**BRANO DEL TESTO**
Catalogato il Fondo Diplomatico


unitoL’Archivio storico della Pontificia Università Gregoriana accoglie un piccolo fondo di documenti riconducibili in buona sostanza al campo di studi della diplomatica. Il fondo, denominato appunto Diplomatico, mancava finora di uno studio organico: si è lavorato perciò ad una prima e sommaria catalogazione dei documenti, volta a metterne in luce gli essentialia e i principali elementi di descrizione esterna, senza però procedere a una vera e propria analisi diplomatistica dei pezzi.

I dati così ottenuti sono stati riversati in Manus on line per un totale di 55 occorrenze (link di accesso al fondo). La lieve ‘forzatura’ del software, adoperato principalmente per la catalogazione di codici, è stata funzionale alle esigenze dell’Archivio: il fondo Diplomatico è ora fruibile accanto agli altri fondi già presenti sul portale, per un quadro più completo del patrimonio conservato dall’ente.

Preliminare alla catalogazione è stata l’attribuzione di una segnatura ai documenti, dei quali già ad un primo spoglio è stato possibile evidenziare l’estrema varietà: le prime 38 occorrenze (Diplomatico 1-33) riguardano documenti che ad una prima analisi (ancorché superficiale) appaiono originali, ordinati in progressione cronologica per un periodo complessivo che va dal 1404 al 1876. Le ultime 17 occorrenze (Diplomatico 34a-42) sono relative a copie, trascrizioni e riassunti di documenti originali, nonché a libelli contenenti il conferimento di titoli e diplomi di dottorato. Si è deciso di accomunare sotto un’unica segnatura i documenti caratterizzati da particolari affinità tematiche (come i diplomi di dottorato emessi dall’Università Gregoriana tra fine ‘800 e inizio ‘900, cfr. Diplomatico 41a-41f) e quelli appartenenti ad uno stesso iter documentario (cfr. ad esempio Diplomatico 17a-17c). Il criterio cronologico è stato reputato l’unico valido, a fronte dell’eterogeneità del materiale conservato, per forma, funzione, composizione materiale: sono presenti documenti pubblici e privati, laici ed ecclesiastici, cartacei e membranacei, più o meno decorati. In molti casi non ci sono tracce che aiutino a spiegare perché i pezzi siano conservati nell’Archivio (esclusi i diplomi di dottorato e un paio di documenti, la documentazione non riguarda direttamente la Societas Iesu), ma per un discreto numero di essi si dispone di brevi regesti approntati dal padre gesuita Paulius Rabikauskas (1920-1998), docente di diplomatica presso l’Università Gregoriana. L’ipotesi più probabile è che questo materiale sia stato adoperato come supporto alle lezioni dei docenti di diplomatica di questa università, e sia quindi confluito (come molto altro materiale accademico) nell’Archivio.

**ELENCO DEI COMPITI**
a) Secondo il brano sul Fondo Diplomatico, quale arco di tempo coprono i documenti che appaiono originali?
b) Scrivi il seguito del brano sul Fondo Diplomatico.
Per questo lavoro i dati non servono.

**ESTRATTI DEI DATI**
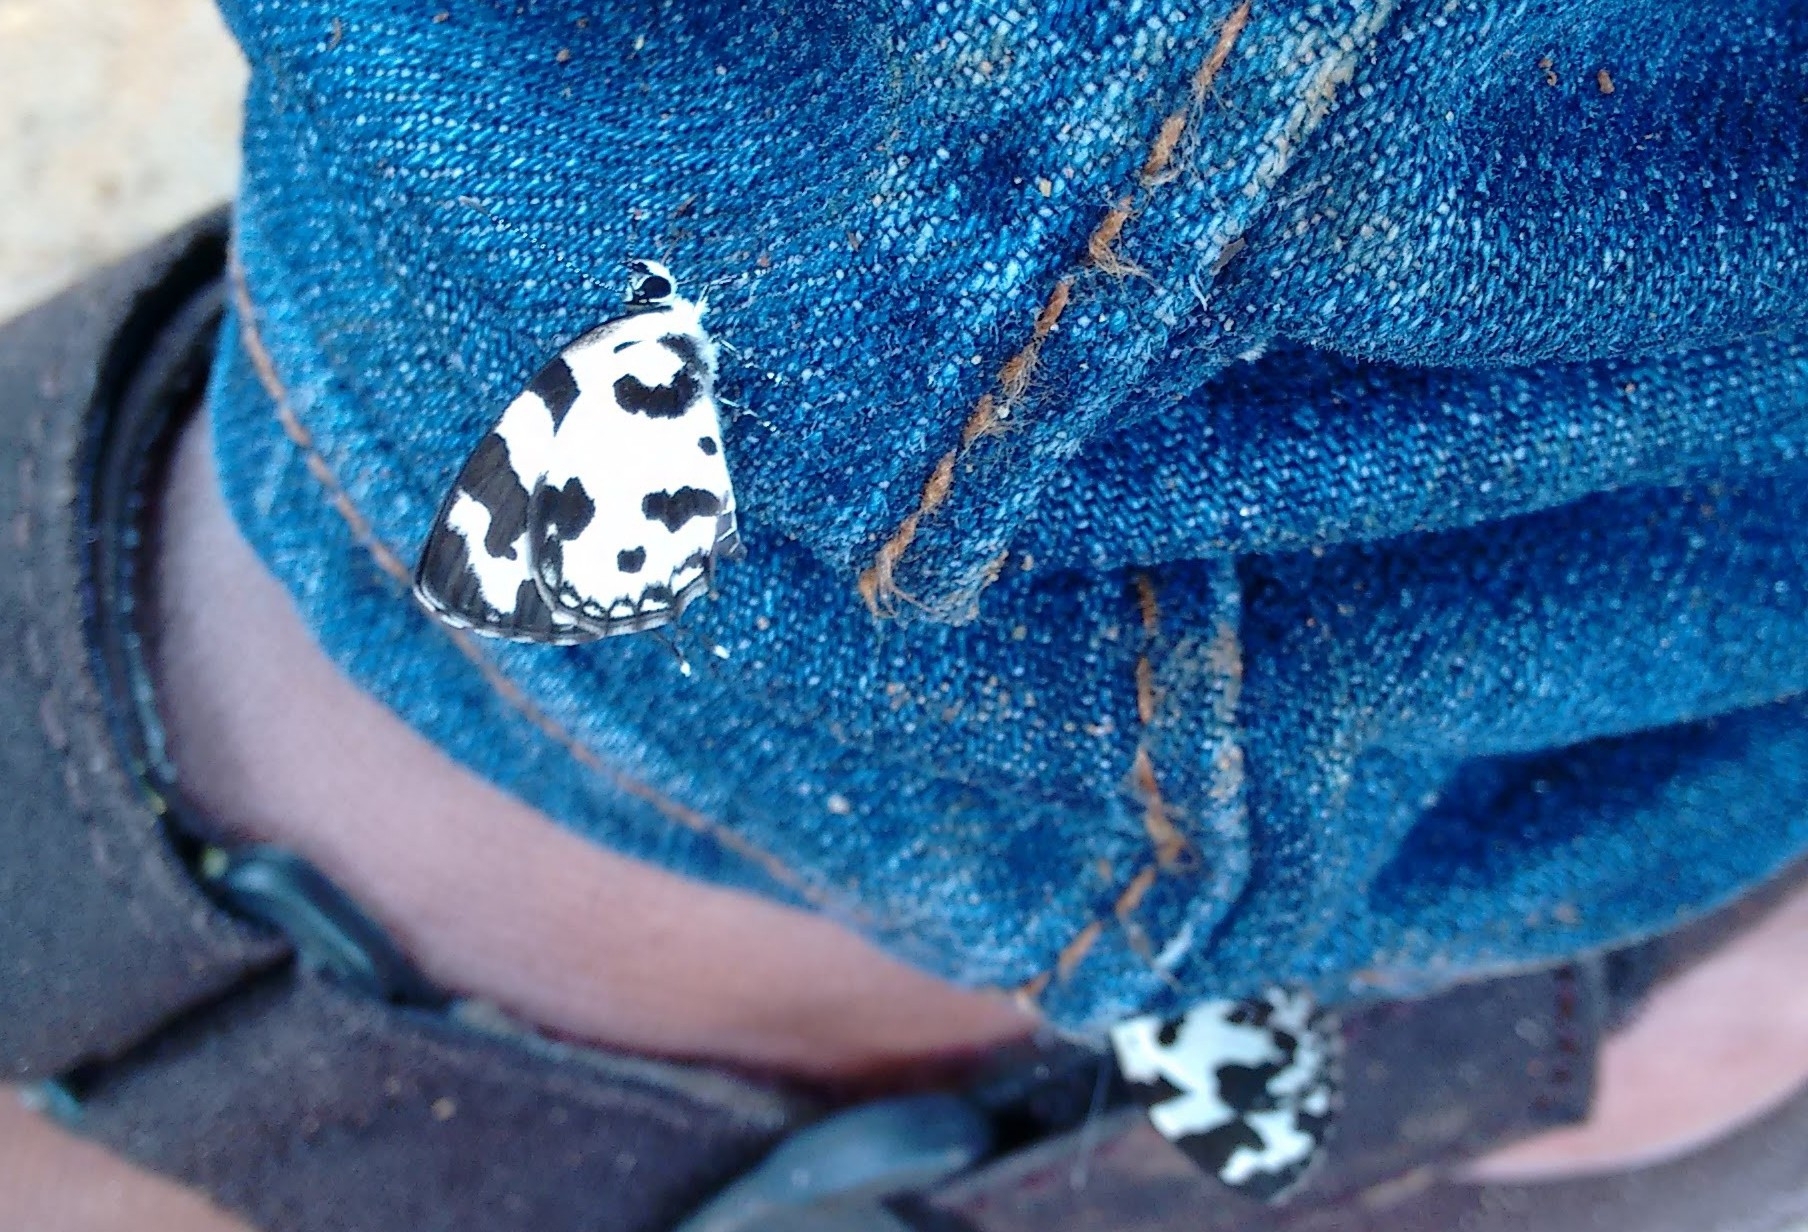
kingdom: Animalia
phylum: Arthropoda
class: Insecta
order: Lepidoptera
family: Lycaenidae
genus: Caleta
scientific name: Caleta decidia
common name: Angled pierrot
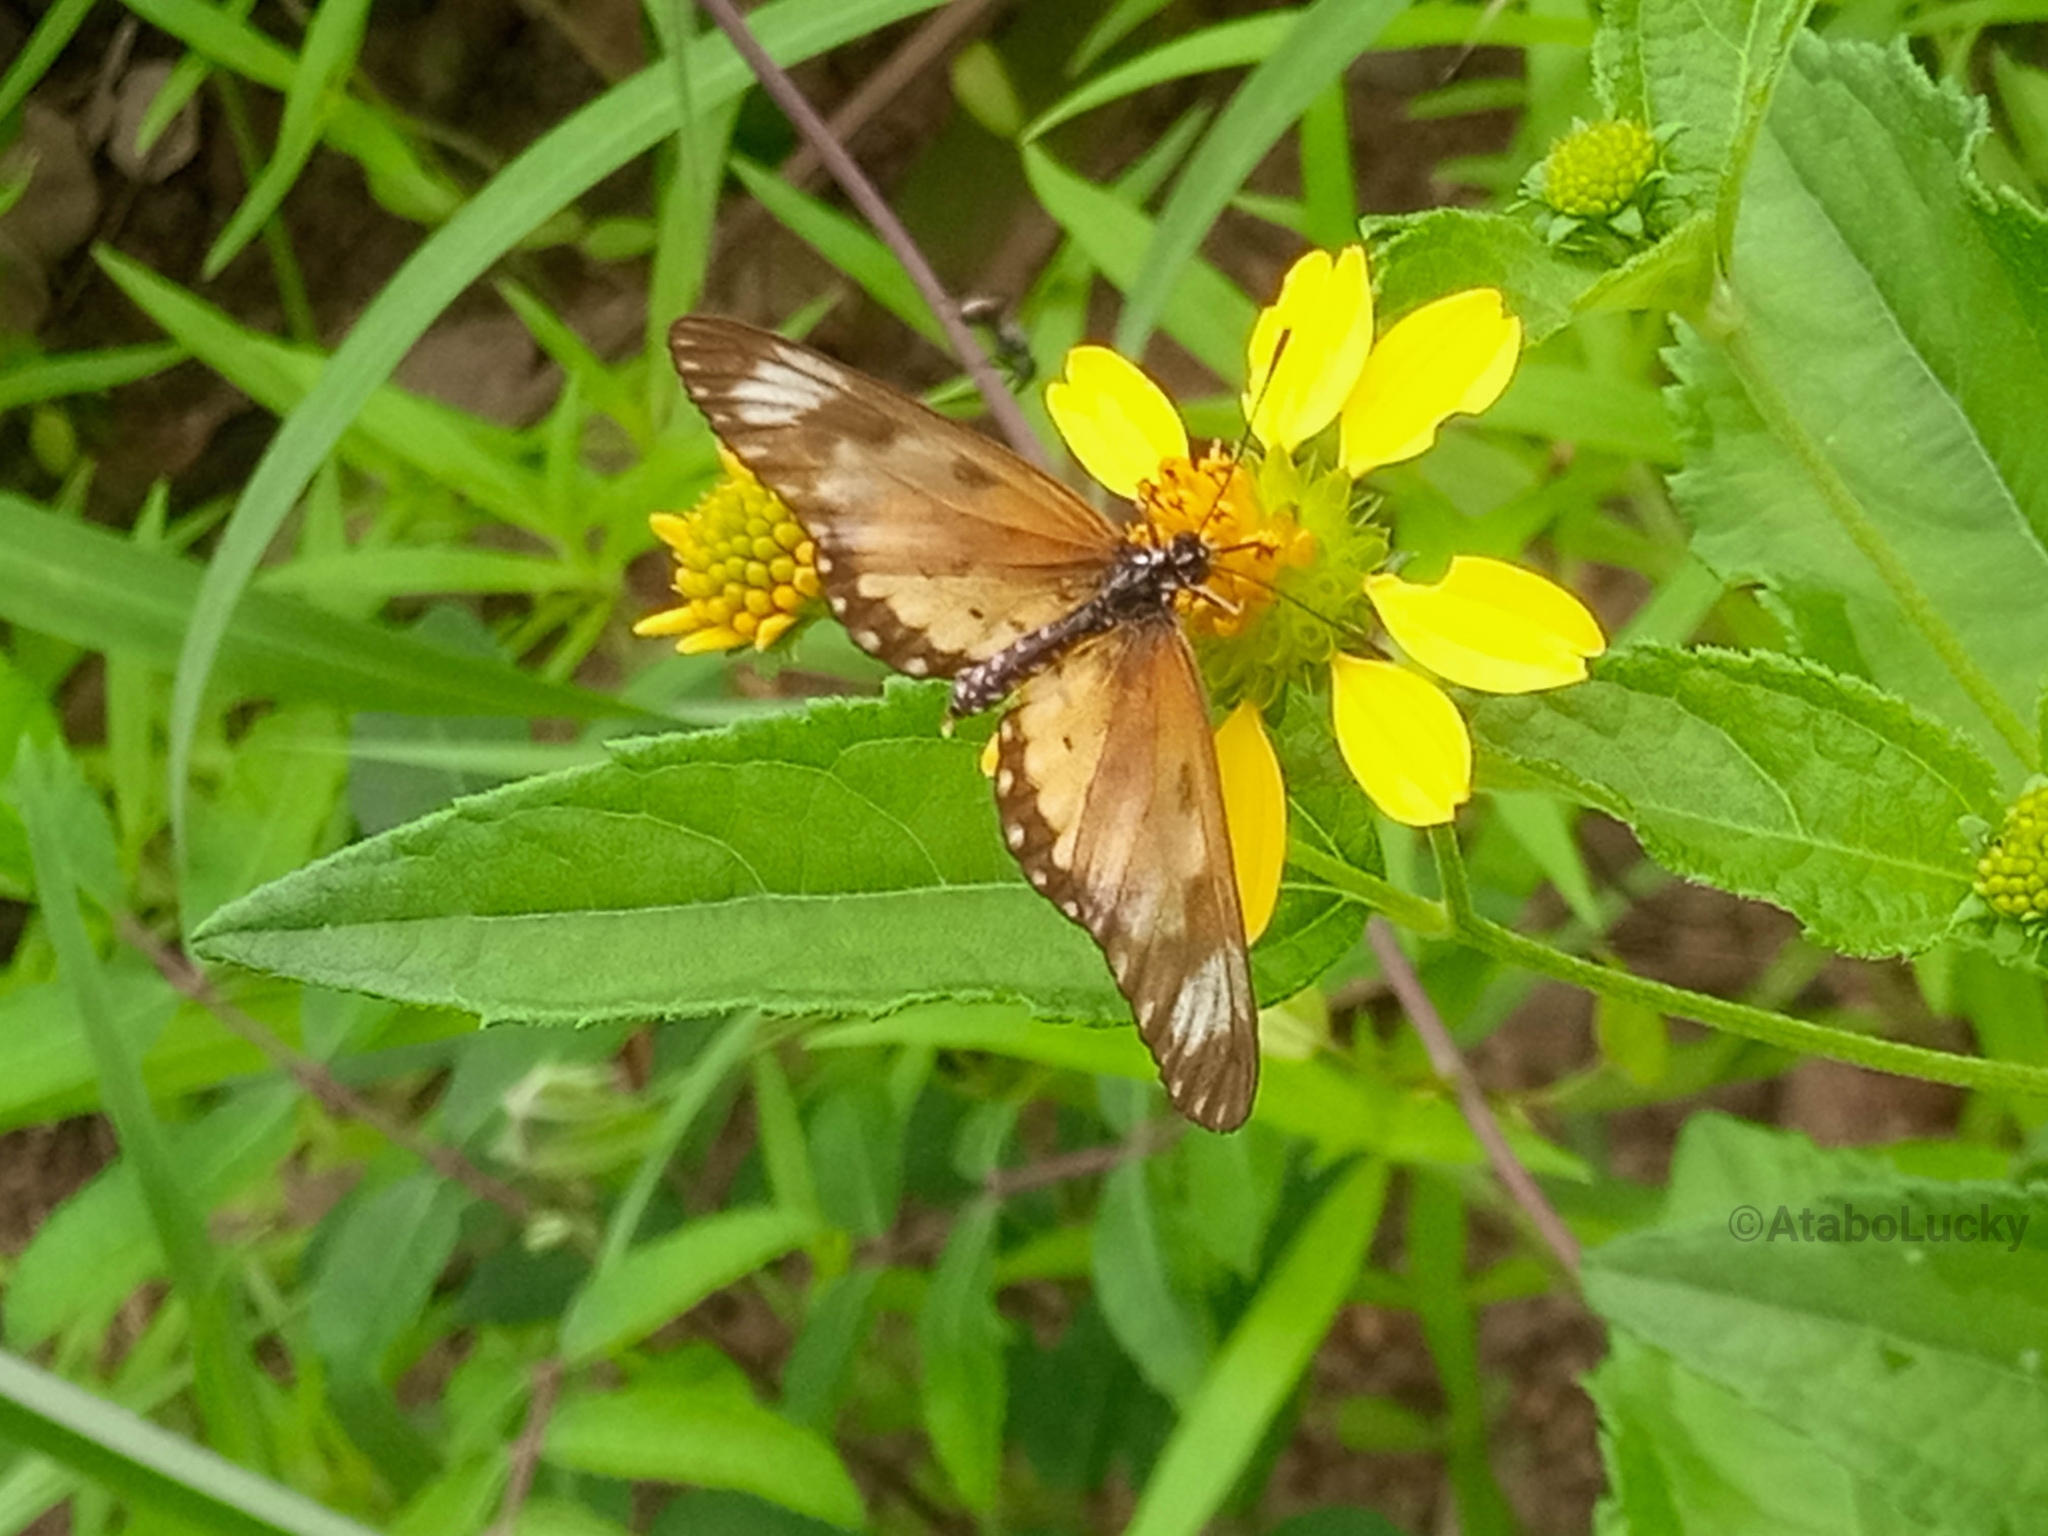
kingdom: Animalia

**RISPOSTE**
a) Dal 1404 al 1876.

b)
Benché non sembri esserci un nesso tra i vari elementi del fondo, si possono isolare alcuni nuclei di documenti che denunciano quantomeno una comune provenienza (è il caso dei pezzi relativi al comune foggiano di Accadia, e in particolare alla congregazione di S. Vito martire che vi ha sede: cfr. Diplomatico 23, 25, 28, 39), oltre ai già citati casi di iter documentari resi in tutto o in parte nelle pergamene conservate.  La cancelleria pontificia è la più rappresentata: si hanno in particolare diverse litterae gratiosae, la cui bolla plumbea con filo serico è conservata quasi sempre, e in cui è possibile seguire l’evoluzione della littera sancti petri (o ‘bollatica’) da esempi secenteschi fino al più alto livello di astrazione nel pieno XIX secolo (cfr. Diplomatico 17a, 30): le difficoltà di lettura connesse a questa scrittura hanno costituito il principale ostacolo nell’individuazione degli essentialia dei documenti.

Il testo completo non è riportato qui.